_What you need to do:_
Your job with the data below: print everything from the line that holds "369 371 1.54" down to the line that holds "146 111 4.16", ends included, exactly, and nothing else.

_Extracted entries:_
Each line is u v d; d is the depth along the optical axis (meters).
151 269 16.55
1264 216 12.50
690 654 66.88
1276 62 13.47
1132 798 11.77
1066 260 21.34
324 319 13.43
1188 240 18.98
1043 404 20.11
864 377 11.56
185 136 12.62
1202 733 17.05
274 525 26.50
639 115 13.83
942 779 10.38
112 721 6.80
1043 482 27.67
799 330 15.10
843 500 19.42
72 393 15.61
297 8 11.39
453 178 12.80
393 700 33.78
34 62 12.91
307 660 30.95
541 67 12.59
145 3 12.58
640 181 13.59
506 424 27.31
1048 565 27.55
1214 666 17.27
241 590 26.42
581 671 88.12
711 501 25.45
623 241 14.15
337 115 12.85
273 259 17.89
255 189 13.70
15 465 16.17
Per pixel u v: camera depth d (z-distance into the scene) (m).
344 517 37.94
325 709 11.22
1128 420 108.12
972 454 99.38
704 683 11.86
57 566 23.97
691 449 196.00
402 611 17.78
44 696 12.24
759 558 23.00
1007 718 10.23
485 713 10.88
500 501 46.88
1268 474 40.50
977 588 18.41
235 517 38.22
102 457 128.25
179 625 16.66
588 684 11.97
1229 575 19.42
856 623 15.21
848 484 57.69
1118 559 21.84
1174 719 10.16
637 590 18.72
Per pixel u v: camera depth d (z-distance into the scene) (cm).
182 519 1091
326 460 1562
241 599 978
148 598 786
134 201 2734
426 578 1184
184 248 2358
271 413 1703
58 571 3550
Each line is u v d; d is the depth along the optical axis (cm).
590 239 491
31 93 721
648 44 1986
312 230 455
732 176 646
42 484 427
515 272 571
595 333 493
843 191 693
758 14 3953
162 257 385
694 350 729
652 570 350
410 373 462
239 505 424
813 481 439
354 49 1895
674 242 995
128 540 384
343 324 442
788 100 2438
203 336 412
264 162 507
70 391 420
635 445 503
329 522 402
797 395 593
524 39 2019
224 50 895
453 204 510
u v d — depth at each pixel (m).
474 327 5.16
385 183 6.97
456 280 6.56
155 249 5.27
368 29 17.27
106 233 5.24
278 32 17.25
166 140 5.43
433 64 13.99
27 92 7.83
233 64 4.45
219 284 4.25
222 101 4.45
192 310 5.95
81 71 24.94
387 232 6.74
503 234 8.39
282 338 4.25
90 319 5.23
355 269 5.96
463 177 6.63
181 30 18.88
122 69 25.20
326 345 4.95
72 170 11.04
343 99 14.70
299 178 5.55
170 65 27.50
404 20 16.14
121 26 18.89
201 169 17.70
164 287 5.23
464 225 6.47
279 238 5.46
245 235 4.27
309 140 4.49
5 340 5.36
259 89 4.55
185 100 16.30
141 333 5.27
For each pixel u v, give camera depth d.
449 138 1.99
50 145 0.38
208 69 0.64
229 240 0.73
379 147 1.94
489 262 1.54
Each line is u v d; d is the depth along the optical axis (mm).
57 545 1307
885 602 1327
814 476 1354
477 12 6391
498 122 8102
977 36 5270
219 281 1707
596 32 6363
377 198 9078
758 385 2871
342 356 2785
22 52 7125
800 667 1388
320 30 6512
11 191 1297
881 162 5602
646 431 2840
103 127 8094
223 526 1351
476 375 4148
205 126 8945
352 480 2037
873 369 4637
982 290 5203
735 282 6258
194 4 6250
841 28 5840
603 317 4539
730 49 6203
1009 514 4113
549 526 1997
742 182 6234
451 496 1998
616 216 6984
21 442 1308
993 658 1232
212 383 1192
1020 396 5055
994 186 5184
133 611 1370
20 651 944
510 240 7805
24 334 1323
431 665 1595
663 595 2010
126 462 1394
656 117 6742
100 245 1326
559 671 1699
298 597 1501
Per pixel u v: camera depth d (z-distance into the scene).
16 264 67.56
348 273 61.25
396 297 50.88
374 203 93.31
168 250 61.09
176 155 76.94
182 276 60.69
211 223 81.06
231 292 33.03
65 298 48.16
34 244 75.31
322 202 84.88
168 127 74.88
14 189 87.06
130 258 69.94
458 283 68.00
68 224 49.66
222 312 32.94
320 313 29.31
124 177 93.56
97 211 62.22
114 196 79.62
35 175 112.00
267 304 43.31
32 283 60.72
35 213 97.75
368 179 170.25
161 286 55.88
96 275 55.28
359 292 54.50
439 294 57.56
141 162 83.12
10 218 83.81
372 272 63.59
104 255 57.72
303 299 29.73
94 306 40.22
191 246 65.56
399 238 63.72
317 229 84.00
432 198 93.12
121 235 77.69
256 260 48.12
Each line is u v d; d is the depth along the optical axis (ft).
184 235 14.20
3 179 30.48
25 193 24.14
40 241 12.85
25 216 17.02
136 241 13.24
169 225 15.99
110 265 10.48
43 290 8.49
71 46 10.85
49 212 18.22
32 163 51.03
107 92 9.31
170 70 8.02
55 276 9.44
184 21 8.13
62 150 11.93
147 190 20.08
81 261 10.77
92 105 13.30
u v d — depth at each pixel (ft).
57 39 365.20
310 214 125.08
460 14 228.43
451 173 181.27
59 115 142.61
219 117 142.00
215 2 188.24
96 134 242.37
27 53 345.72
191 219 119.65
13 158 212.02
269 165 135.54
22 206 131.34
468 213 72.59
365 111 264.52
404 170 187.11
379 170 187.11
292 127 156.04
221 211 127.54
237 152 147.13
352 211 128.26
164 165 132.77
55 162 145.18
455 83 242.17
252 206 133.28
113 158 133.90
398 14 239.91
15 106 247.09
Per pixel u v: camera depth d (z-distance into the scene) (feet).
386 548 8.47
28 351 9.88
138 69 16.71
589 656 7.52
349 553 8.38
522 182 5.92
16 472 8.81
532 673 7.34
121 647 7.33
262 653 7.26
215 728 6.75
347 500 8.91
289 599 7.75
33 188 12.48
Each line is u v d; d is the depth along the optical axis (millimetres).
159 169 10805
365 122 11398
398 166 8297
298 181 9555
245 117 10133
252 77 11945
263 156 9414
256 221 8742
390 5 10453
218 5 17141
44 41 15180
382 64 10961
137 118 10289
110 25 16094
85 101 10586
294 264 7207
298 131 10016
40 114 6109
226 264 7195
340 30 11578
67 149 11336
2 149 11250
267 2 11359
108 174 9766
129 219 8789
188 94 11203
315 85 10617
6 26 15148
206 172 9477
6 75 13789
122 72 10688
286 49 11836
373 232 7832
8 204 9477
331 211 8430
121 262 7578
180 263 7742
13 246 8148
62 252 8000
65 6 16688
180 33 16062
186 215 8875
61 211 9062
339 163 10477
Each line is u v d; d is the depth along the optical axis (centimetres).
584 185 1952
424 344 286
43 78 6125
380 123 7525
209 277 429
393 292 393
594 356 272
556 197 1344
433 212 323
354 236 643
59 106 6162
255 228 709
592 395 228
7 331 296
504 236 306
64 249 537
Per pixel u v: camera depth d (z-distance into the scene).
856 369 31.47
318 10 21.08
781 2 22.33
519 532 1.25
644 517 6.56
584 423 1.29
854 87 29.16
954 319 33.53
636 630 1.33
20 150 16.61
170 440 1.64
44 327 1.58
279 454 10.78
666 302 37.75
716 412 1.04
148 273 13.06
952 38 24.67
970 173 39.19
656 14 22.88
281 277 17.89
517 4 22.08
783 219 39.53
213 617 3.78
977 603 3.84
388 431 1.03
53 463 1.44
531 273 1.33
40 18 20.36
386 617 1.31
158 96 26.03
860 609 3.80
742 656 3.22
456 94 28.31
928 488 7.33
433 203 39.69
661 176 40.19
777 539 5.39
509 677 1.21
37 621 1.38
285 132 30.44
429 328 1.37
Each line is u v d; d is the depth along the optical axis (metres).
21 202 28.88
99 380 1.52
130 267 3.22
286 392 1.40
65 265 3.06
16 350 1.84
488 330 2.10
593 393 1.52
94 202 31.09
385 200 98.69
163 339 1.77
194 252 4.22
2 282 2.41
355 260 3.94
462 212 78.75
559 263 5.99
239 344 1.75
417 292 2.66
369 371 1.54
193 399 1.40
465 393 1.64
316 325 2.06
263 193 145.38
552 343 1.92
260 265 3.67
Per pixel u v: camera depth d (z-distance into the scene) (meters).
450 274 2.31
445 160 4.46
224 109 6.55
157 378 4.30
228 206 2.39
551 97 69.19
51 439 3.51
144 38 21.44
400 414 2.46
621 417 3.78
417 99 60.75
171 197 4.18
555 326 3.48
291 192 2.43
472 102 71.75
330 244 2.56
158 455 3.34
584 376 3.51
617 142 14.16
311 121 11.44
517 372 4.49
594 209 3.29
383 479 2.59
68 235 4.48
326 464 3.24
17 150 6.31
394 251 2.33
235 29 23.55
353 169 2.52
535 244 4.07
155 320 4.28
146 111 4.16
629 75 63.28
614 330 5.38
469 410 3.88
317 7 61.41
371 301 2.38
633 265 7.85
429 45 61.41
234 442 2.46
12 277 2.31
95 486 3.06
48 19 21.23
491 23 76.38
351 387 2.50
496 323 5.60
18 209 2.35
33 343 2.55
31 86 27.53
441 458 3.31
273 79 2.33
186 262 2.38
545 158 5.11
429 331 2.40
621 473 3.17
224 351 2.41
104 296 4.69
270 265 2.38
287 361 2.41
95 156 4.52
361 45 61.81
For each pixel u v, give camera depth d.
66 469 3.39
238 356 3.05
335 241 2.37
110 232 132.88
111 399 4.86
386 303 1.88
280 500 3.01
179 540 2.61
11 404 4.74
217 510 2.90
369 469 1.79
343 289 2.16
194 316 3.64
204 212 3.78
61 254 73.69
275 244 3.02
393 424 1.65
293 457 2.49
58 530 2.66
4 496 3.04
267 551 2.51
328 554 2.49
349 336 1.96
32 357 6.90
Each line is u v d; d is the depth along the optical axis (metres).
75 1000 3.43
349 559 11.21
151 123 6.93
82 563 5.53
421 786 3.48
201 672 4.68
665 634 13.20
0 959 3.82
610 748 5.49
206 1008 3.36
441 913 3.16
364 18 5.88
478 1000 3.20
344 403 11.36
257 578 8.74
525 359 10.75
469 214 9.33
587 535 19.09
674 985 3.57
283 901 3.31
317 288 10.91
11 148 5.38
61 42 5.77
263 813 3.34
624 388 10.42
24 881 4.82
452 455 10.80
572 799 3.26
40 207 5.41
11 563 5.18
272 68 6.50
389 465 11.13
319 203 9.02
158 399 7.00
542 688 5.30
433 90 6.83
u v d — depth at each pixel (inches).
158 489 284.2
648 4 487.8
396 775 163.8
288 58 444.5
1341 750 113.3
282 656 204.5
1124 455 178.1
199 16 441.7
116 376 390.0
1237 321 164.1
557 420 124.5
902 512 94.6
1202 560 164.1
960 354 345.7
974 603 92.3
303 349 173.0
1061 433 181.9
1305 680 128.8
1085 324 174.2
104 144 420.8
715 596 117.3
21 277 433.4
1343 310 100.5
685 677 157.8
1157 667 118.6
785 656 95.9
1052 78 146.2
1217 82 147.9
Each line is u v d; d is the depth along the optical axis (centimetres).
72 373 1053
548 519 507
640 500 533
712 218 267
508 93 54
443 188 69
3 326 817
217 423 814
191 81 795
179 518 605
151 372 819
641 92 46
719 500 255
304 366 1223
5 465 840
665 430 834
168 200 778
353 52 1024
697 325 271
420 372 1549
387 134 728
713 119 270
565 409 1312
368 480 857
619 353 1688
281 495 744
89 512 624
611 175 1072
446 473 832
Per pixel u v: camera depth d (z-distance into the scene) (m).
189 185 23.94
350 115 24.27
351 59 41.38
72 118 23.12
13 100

_Problem solution:_
369 371 1.54
193 399 1.40
465 393 1.64
316 325 2.06
263 193 145.38
552 343 1.92
260 265 3.67
Per pixel u v: camera depth d (z-distance into the scene) (meters).
450 274 2.31
445 160 4.46
224 109 6.55
157 378 4.30
228 206 2.39
551 97 69.19
51 439 3.51
144 38 21.44
400 414 2.46
621 417 3.78
417 99 60.75
171 197 4.18
555 326 3.48
291 192 2.43
472 102 71.75
330 244 2.56
158 455 3.34
584 376 3.51
617 142 14.16
311 121 11.44
517 372 4.49
594 209 3.29
383 479 2.59
68 235 4.48
326 464 3.24
17 150 6.31
394 251 2.33
235 29 23.55
353 169 2.52
535 244 4.07
155 320 4.28
146 111 4.16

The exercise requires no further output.